#### Text shown
|---|
General Information[]

The Arctic is the polar region at the top of the northern hemisphere. Its name comes from the Greek word “Arktos”, meaning bear, after the Ursa Major constellation. It is characterized as an icy wilderness, populated by polar bears, seals, and the odd explorer crossing a frozen tundra on a dog-sled. In reality, humans have lived in the arctic for roughly 20,000 years, on the edges of its 5.5 million square miles. The Arctic Ocean is covered in ice, and the average July temperature is 50 degrees Fahrenheit. The extreme environment hosts a teeming ecosystem, much of it as yet unstudied due to the harsh conditions (Polar Discovery).
|---|
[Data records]
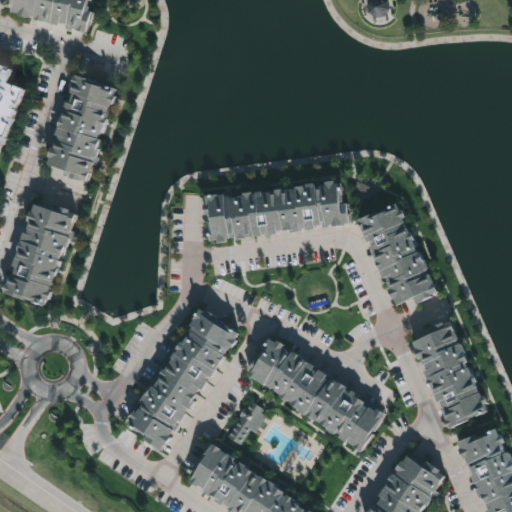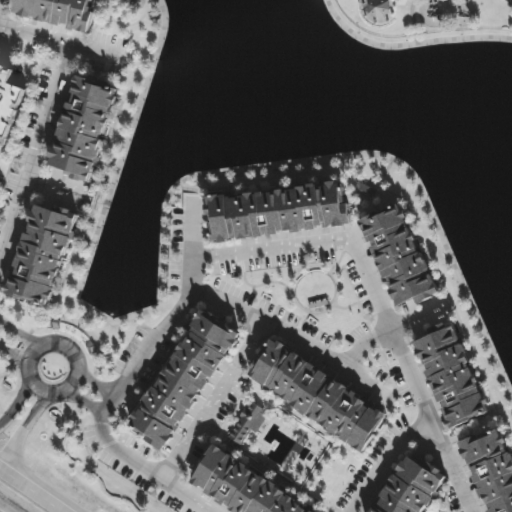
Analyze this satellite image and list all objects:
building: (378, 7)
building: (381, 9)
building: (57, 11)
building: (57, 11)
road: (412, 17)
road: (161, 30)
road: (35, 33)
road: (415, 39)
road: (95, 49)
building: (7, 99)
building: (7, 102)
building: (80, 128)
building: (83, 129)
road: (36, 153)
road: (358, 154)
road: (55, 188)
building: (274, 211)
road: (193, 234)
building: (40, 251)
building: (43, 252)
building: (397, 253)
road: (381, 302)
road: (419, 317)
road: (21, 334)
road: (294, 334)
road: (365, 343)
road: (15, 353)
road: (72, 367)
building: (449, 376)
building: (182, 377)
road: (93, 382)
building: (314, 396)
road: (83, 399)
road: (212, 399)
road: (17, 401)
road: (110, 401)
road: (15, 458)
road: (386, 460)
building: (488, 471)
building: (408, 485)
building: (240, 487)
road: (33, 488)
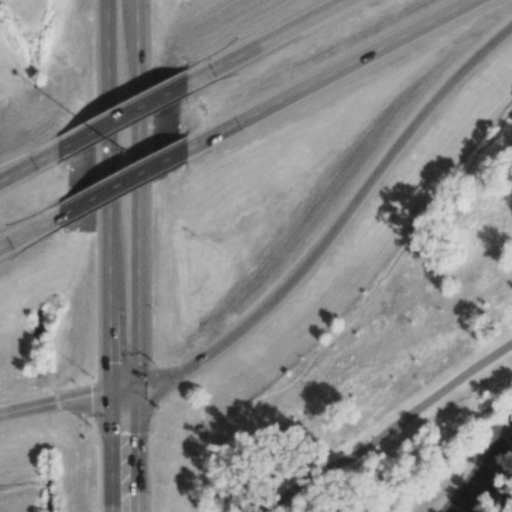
|---|
#### Exercise
Please reproduce the Arctic passage in full, word for word, from its heading through the final citation.

#### Full response
General Information[]

The Arctic is the polar region at the top of the northern hemisphere. Its name comes from the Greek word “Arktos”, meaning bear, after the Ursa Major constellation. It is characterized as an icy wilderness, populated by polar bears, seals, and the odd explorer crossing a frozen tundra on a dog-sled. In reality, humans have lived in the arctic for roughly 20,000 years, on the edges of its 5.5 million square miles. The Arctic Ocean is covered in ice, and the average July temperature is 50 degrees Fahrenheit. The extreme environment hosts a teeming ecosystem, much of it as yet unstudied due to the harsh conditions (Polar Discovery).